The people who are stuck on welfare permanently will be the first to tell you that if we're going to fix it, we have to return to those values, and we have to put them front and center. People who have worked their way off of welfare, after being afraid they'd be on it forever, will be the strongest in saying we've got to put work, family, and responsibility back into the system.

We have to change welfare so that it drives people toward the freedom of work, not the confines of dependence. Work is still the best social program ever invented. Work gives hope and structure and meaning to people's lives. And we won't have ended welfare as we know it until its central focus is to move people off welfare and into a job so that they can support themselves and their families.

We have to change welfare so that it strengthens families, and not weaken them. There is no substitute, none, for the loving devotion and equally loving discipline of caring parents. Governments don't raise children, parents do. There's some people out there who argue that we should let some sort of big, new institution take parents' place, that we should even take children away from parents as we cut them off welfare, even if they're doing a good job as parents, and put the children in orphanages. Well, those people are dead wrong. We need less governmental interference in family life, not more.

We have to change the welfare system so that it demands the same responsibility already shouldered by millions and millions of Americans who already get up every day and go to work and struggle to make ends meet and raise their children. Anyone who can work should do so. Anyone who brings a child into this world ought to take responsibility for that child. And no one—no one—should get pregnant or father a child who isn't prepared to raise the child, love the child, and take financial and personal responsibility for the child's future.

That's why welfare reform must include a national campaign against teen pregnancy and the toughest possible enforcement of our child support laws, along with the requirement that people on welfare will have to get off of it and go to work after a specified period of time. It also means that if you're going to require that, there has to be a job there for them and support for people who are working to raise their children in the proper way.

I've worked on this welfare reform issue for 14 years, since I first became Governor of my State. I've worked with other Governors, with Members of Congress from both parties, but most importantly with people on welfare and people who've worked their way off of it. I know that most people out there on welfare don't like it a bit, would give anything to get off, and really want to be good, hard-working citizens and successful parents.

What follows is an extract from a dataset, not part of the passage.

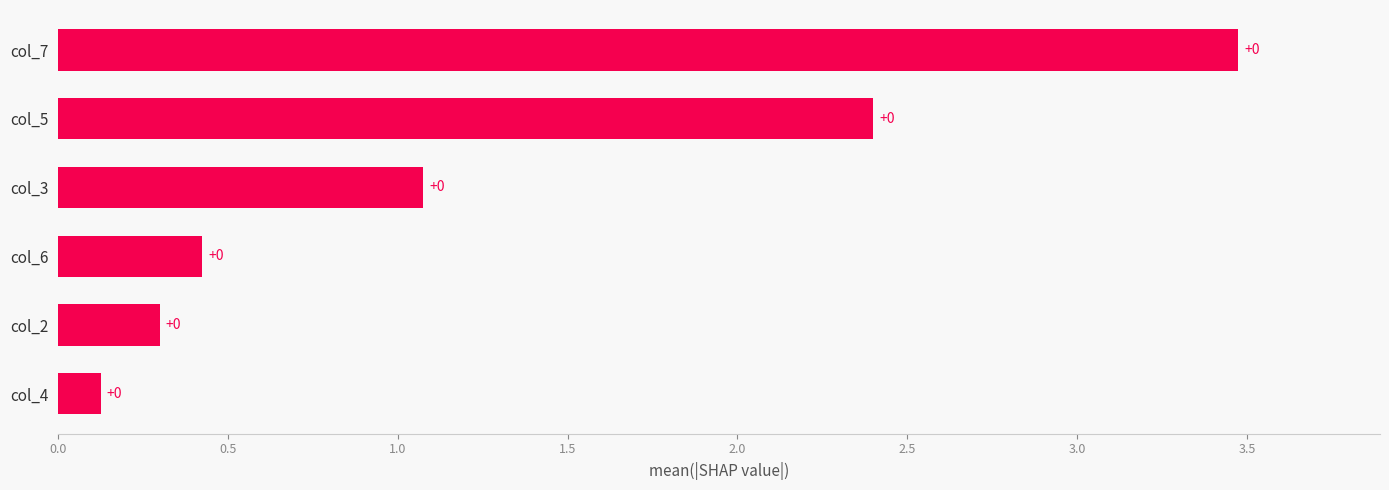

How many bars are there in total?

6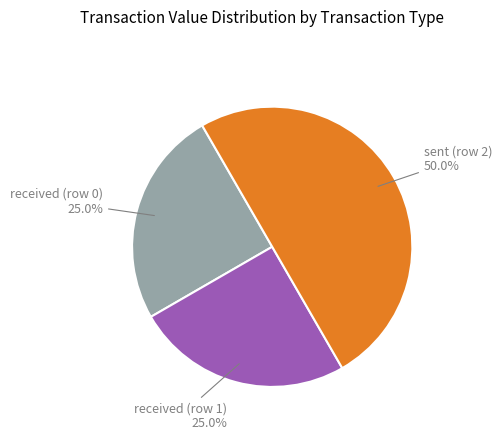

What is the largest slice in the pie chart?

sent (row 2)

There are a lot of ideas out there for reforming welfare. Some are really good, and some are just political attention-getters. Since I became President, I've worked hard on this. I've already introduced welfare reform legislation in the last session of Congress. We've also given 20 States relief from cumbersome Federal bureaucracy rules so that they can pursue welfare reform on their own. We've done that for more States than the previous two administrations combined.

There's still some disagreement about what we ought to do, but everybody agrees that the system is badly broken and needs to be fixed. It's a bad deal for the taxpayers who pay the bills, and it's a worse deal for the families who are permanently stuck on it.

Two days ago, after meeting with Governors from both the Democratic and Republican Parties, I announced that we're going to host a national bipartisan working session on welfare reform at the White House in January. I call for this session as a first step in an honest and forthright discussion about America's welfare system and how to fix it. It's not going to be easy, but our responsibility to the American people is to put aside partisan differences and to turn our full attention to the problems at hand.

The American people deserve a Government that honors their values and spends their money wisely and a country that rewards people who work hard and play by the rules. Working together, that's what we can give them.

Thanks for listening.

NOTE: The address was recorded at 6:19 p.m. on December 8 in the Oval Office at the White House for broadcast at 10:06 a.m. on December 10.